Our mission is not to critique therapy outdoors, of which we are fierce advocates. There are many good outdoor therapy, outdoor youth development, and outdoor education programs, and we believe these are generally under-appreciated and under-utilized. The youth we describe in this paper may have apprehensions when asked to engage in traditional talk therapy, and most of the youth transported to OBH are suggested to have endured numerous treatment failures. In these cases, “more of the same” is seldom indicated (Duncan et al., 2007). Being a population notoriously challenging to engage in psychotherapy–often arriving with a healthy distrust of adults and authority figures–the outdoor setting provides a more levelling environment for therapy to take place. When client choice, autonomy, and self-determination are privileged above all else, outdoor therapists can tailor their outdoor services based on open and transparent discussions, providing opportunities to enhance adolescent engagement (Pringle et al., 2021). These practices are described in the literature (Fernee et al., 2019), have evidence support (Vankanegan et al., 2019), and have included numerous adventure-based activities, such as surfing, rock climbing, sailing, canoeing, backpacking, or simply a leisurely stroll through nearby park (Cooley et al., 2020; Dobud & Harper, 2018).

However, the road to greater recognition of outdoor therapies will be eclipsed by the unethical, coercive, and involuntary practices of these programs. Claiming that transport services and OBH programs are two different services with independent effects misleads the reader, because OBH programs depend on a steady supply of clients who are transported unwillingly. To help wilderness therapy gain the recognition it deserves as a bona-fide treatment for struggling youth, academics and practitioners alike have three options. First, they can continue to ignore the totalistic practices many OBH programs continue to perpetuate. Second, people can acknowledge this is only a small percentage of wilderness therapy practice internationally and hope that, without intervention, those invested in these practices will make necessary changes. Third, and the best option, everyone invested in the promise of therapy outdoors can band together to put clients’ rights first and our own prestige, legacy, and recognition second. In particular, we would like OBH and similar programs to stop accepting involuntary clients, including those delivered to them by transport services. If this truly occurred, the practices we critiqued in this paper will become alarming to all—no longer eclipsed by a robust lack of transparency from those most invested in this industry.

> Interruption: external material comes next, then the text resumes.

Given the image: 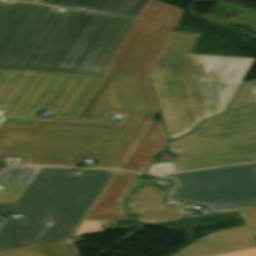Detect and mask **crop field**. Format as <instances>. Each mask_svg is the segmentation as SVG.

We are concerned about the role of OBH in perpetuating the totalistic troubled teen industry, paternalistic wilderness therapy practices, and coercive transport services. The Gass et al. (2021) paper attempts to perpetuate all three, indirectly and directly. It is time for these services to be brought under the auspices of professional associations and public services that can provide them with ethical guidelines to prevent the abuses of parents and their children. These services can take advantage of parents by presenting false choices about the treatment options at a moment when the parents feel lost about what to do. They also take advantage of children and youth by violating principles of informed consent, including coercion into treatment, not telling them about the conditions of treatment, not telling them about the qualifications of treatment staff, not telling them about their right to have their own lawyer, not revealing the location of the program, preventing them from withdrawing from the program, and preventing contact between parents and children. These are basic ethical principles of youth treatment practice. In addition, they also ought to have the right to have the conditions of their forced treatment reviewed independently by at least a physician and ideally an independent panel of experts.

There are many youth who can benefit from outdoor and wilderness experiences, but youth for whom involuntary transport is necessary and ethical are not those youth. IYT in OBH programs violates the law and ethical norms of practice, and the Gass et al. (2021) paper perpetuates a harmful practice.